- [Recorded data]:
____________________
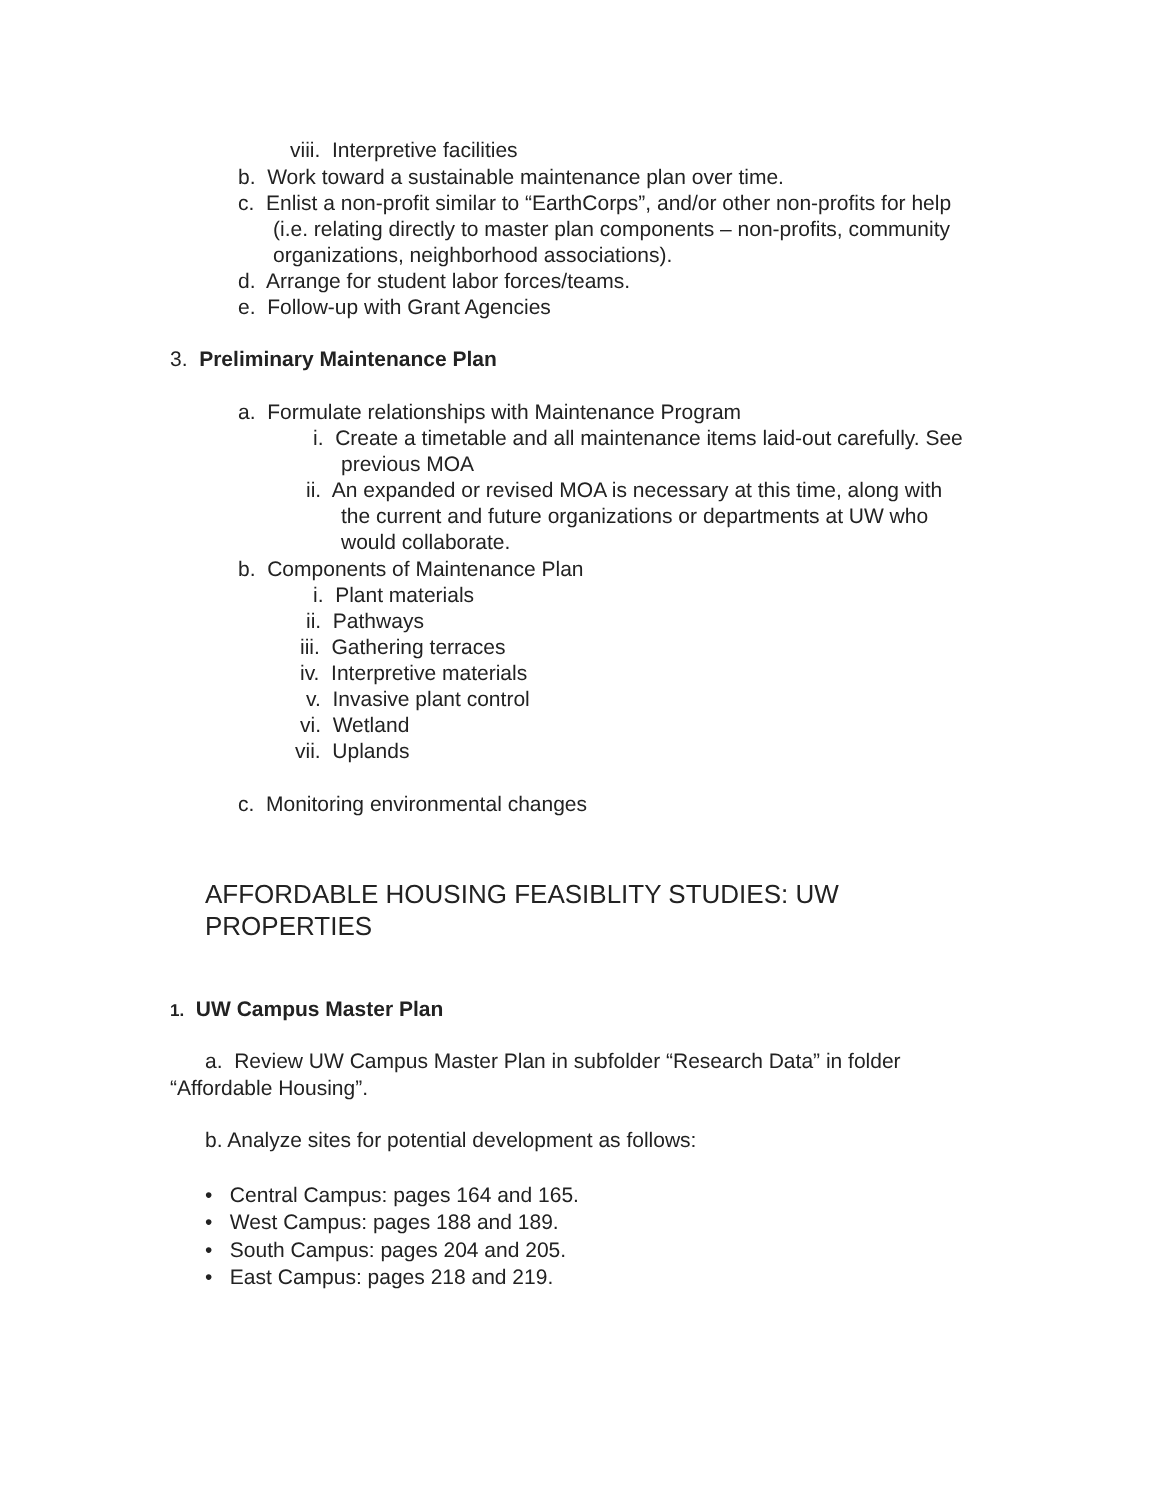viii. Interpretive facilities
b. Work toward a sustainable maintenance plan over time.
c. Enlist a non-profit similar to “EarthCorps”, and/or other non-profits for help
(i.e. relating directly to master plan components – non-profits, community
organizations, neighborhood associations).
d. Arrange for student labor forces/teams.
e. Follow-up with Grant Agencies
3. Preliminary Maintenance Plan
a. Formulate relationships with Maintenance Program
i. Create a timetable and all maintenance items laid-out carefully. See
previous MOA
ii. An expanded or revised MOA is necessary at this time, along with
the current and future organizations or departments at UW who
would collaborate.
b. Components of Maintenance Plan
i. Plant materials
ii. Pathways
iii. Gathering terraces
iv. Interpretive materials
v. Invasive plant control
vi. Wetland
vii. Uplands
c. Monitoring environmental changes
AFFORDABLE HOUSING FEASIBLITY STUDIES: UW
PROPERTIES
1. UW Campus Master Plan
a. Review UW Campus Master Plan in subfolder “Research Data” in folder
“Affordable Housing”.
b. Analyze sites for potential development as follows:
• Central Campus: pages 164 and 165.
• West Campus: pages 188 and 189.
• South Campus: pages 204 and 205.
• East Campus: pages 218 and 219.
____________________
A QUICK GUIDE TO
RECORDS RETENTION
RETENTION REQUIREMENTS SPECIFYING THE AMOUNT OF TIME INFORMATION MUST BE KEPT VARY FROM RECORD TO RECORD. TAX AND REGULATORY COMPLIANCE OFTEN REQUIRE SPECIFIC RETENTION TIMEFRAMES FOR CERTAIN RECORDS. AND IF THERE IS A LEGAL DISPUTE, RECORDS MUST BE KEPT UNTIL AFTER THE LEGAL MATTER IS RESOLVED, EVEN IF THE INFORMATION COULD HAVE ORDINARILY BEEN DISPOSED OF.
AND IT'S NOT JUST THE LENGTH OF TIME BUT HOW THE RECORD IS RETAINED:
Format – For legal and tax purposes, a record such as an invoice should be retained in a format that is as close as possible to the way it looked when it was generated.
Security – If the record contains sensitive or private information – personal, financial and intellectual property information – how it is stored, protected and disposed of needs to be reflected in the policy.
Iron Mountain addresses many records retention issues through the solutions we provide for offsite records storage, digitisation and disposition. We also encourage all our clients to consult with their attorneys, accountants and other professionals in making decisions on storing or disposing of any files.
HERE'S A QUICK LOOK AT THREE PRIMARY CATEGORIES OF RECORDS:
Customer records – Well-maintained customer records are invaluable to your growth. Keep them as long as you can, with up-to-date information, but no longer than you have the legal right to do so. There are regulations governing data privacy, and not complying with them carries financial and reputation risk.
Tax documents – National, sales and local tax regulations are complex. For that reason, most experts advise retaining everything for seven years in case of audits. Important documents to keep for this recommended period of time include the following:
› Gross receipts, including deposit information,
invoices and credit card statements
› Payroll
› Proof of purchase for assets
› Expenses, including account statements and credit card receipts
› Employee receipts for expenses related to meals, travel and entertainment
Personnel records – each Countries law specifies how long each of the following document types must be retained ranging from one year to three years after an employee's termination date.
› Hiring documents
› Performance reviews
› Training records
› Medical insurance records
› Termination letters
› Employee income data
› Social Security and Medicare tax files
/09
____________________
From the material above, set down exactly the lines starting at the one with "164 and 165." and ending at the one with "218 and 219.", end lines included.

- [Expected answer]:
• Central Campus: pages 164 and 165.
• West Campus: pages 188 and 189.
• South Campus: pages 204 and 205.
• East Campus: pages 218 and 219.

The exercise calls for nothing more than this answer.